───── Pokazane wiersze
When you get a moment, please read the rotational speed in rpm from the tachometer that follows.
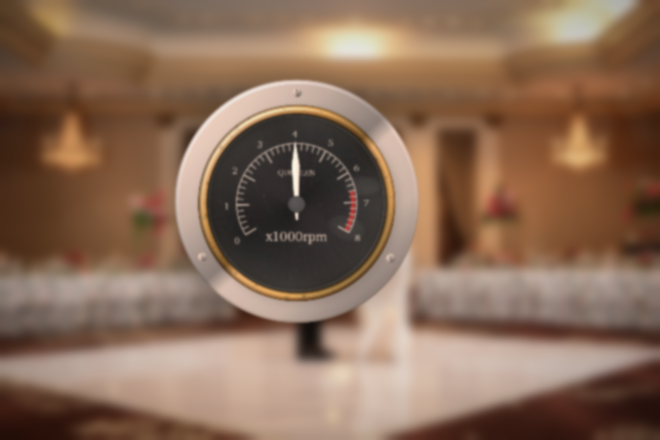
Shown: 4000 rpm
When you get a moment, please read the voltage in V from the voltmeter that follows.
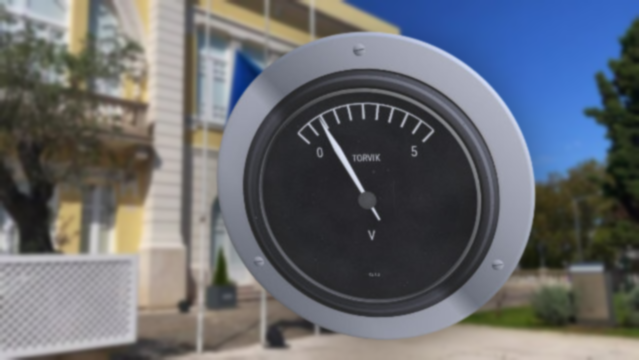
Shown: 1 V
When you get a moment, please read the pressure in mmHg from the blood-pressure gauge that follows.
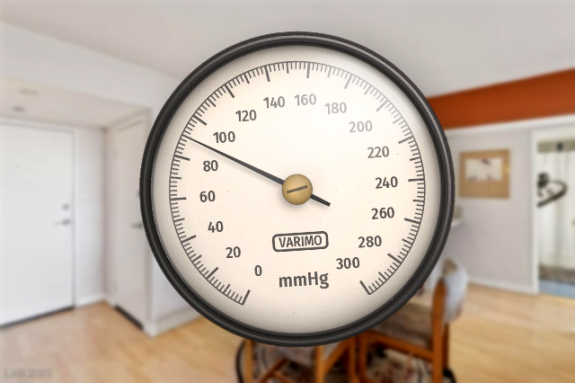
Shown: 90 mmHg
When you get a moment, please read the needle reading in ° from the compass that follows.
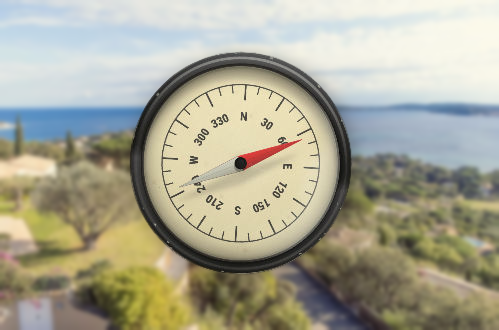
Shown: 65 °
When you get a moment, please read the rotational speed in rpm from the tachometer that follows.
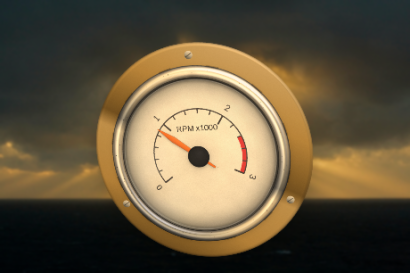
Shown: 900 rpm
──────────
Treść zadania: Zamień „compass” na „magnetic compass” w części wierszy od wiersza zawierającego „When you get a moment, please read the voltage” do ostatniego wiersza włącznie, niczego więcej nie zmieniając. Podaj wyłącznie tę część, pomijając obrazki.

Wykonane zadanie:
When you get a moment, please read the voltage in V from the voltmeter that follows.
Shown: 1 V
When you get a moment, please read the pressure in mmHg from the blood-pressure gauge that follows.
Shown: 90 mmHg
When you get a moment, please read the needle reading in ° from the magnetic compass that follows.
Shown: 65 °
When you get a moment, please read the rotational speed in rpm from the tachometer that follows.
Shown: 900 rpm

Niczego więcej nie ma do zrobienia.